Harder cheeses such as Parmigiano-Reggiano are safer to eat, despite the use of raw milk, because the combination of acid, salt and low levels of moisture creates a stressful environment for bacteria to survive. These cheeses are often aged for several months resulting in die-off of potential pathogens. But softer, high-moisture raw milk cheeses often have lower acidity, providing conditions for foodborne pathogens to survive or even grow. Some hard cheeses with a shorter maturity stage, which are made from raw milk have been associated with foodborne illness, e.g. a cheddar in 2024 in the USA.

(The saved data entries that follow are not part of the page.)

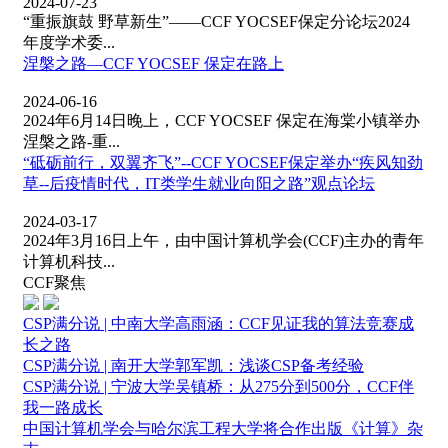
2024-07-23
“重振旗鼓 野草新生”——CCF YOCSEF保定分论坛2024
年度学术委...
涅槃之路—CCF YOCSEF 保定在路上
2024-06-16
2024年6月14日晚上，CCF YOCSEF 保定在海棠小镇举办
涅槃之路-重...
“砥砺前行，双翼齐飞”--CCF YOCSEF保定举办“疾风知劲
草--后疫情时代，IT类学生就业向阳之路”观点论坛
2024-03-17
2024年3月16日上午，由中国计算机学会(CCF)主办的青年
计算机科技...
CCF聚焦
CSP满分说 | 中南大学高雨涵：CCF见证我的算法竞赛成
长之路
CSP满分说 | 南开大学郭军凯：浅谈CSP备考经验
CSP满分说 | 宁波大学吴镇桥：从275分到500分，CCF伴
我一路成长
中国计算机学会与哈尔滨工程大学将合作出版《计算》杂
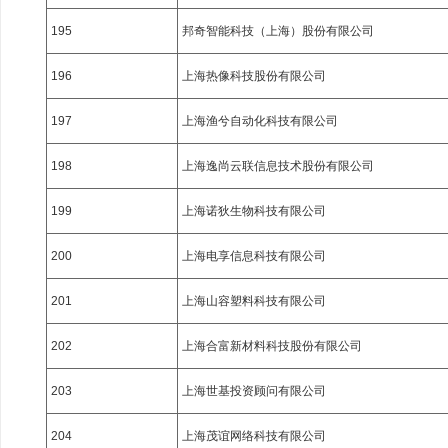
195
邦奇智能科技（上海）股份有限公司
196
上海热像科技股份有限公司
197
上海渔兮自动化科技有限公司
198
上海逸尚云联信息技术股份有限公司
199
上海诺狄生物科技有限公司
200
上海电享信息科技有限公司
201
上海山容塑料科技有限公司
202
上海合富新材料科技股份有限公司
203
上海世基投资顾问有限公司
204
上海茂谊网络科技有限公司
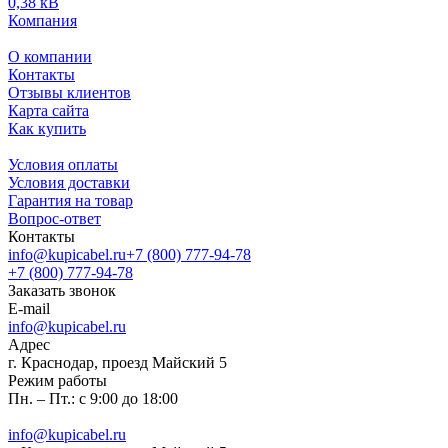
0,38 кВ
Компания
О компании
Контакты
Отзывы клиентов
Карта сайта
Как купить
Условия оплаты
Условия доставки
Гарантия на товар
Вопрос-ответ
Контакты
info@kupicabel.ru
+7 (800) 777-94-78
+7 (800) 777-94-78
Заказать звонок
E-mail
info@kupicabel.ru
Адрес
г. Краснодар, проезд Майский 5
Режим работы
Пн. – Пт.: с 9:00 до 18:00
info@kupicabel.ru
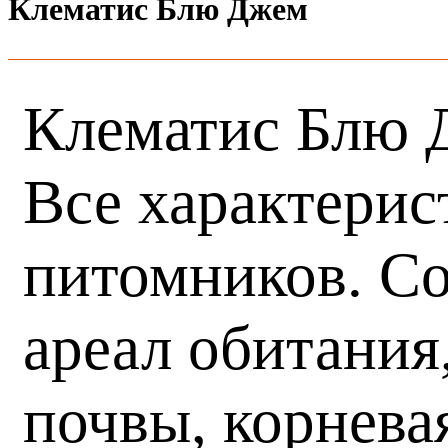
Клематис Блю Джем
Клематис Блю Д
Все характерис
питомников. Со
ареал обитания
почвы, корнева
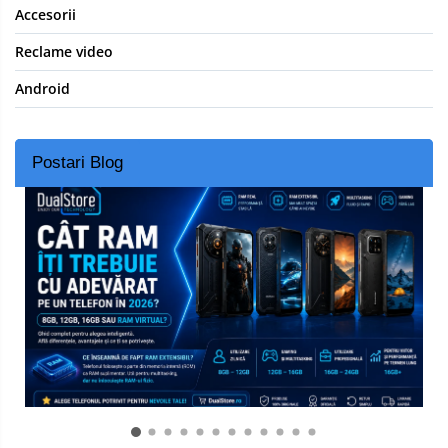
Accesorii
Reclame video
Android
Postari Blog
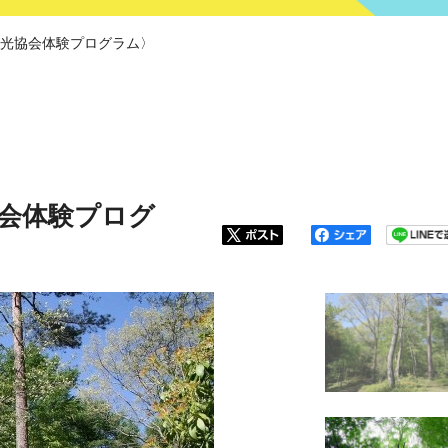
光協会体験プログラム〉
会体験プログ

In an interesting zoonotic twist to the view from RFK Jr., questions have been raised about the potential risk of bird flu infection in humans who drink RDM from bird flu-infected cows, while his favoured RDM brand faced voluntary recalls after several batches of RDM tested positive for H5N1 (the causative agent of bird flu). Pasteurisation has been shown to inactivate the virus in milk, and the Centres for Disease Control (CDC) continues to support pasteurisation for consumption of milk and dairy products.

Conclusion

For regulators, RDM remains an inherently risky product that poses particular dangers to specific groups of people: namely children, pregnant women, older people, those who are unwell or have chronic illness. Gold-standard evidence supporting nutritional claims is scarce but an understanding of which RDM components that may help reduce allergies are emerging. The potential for an even more beneficial product that is safe, may be a combined treatment that maintain properties of favourable components and removes harmful pathogens.

This article is written from the perspective of microbiologists with long-standing experience in food production systems and food science.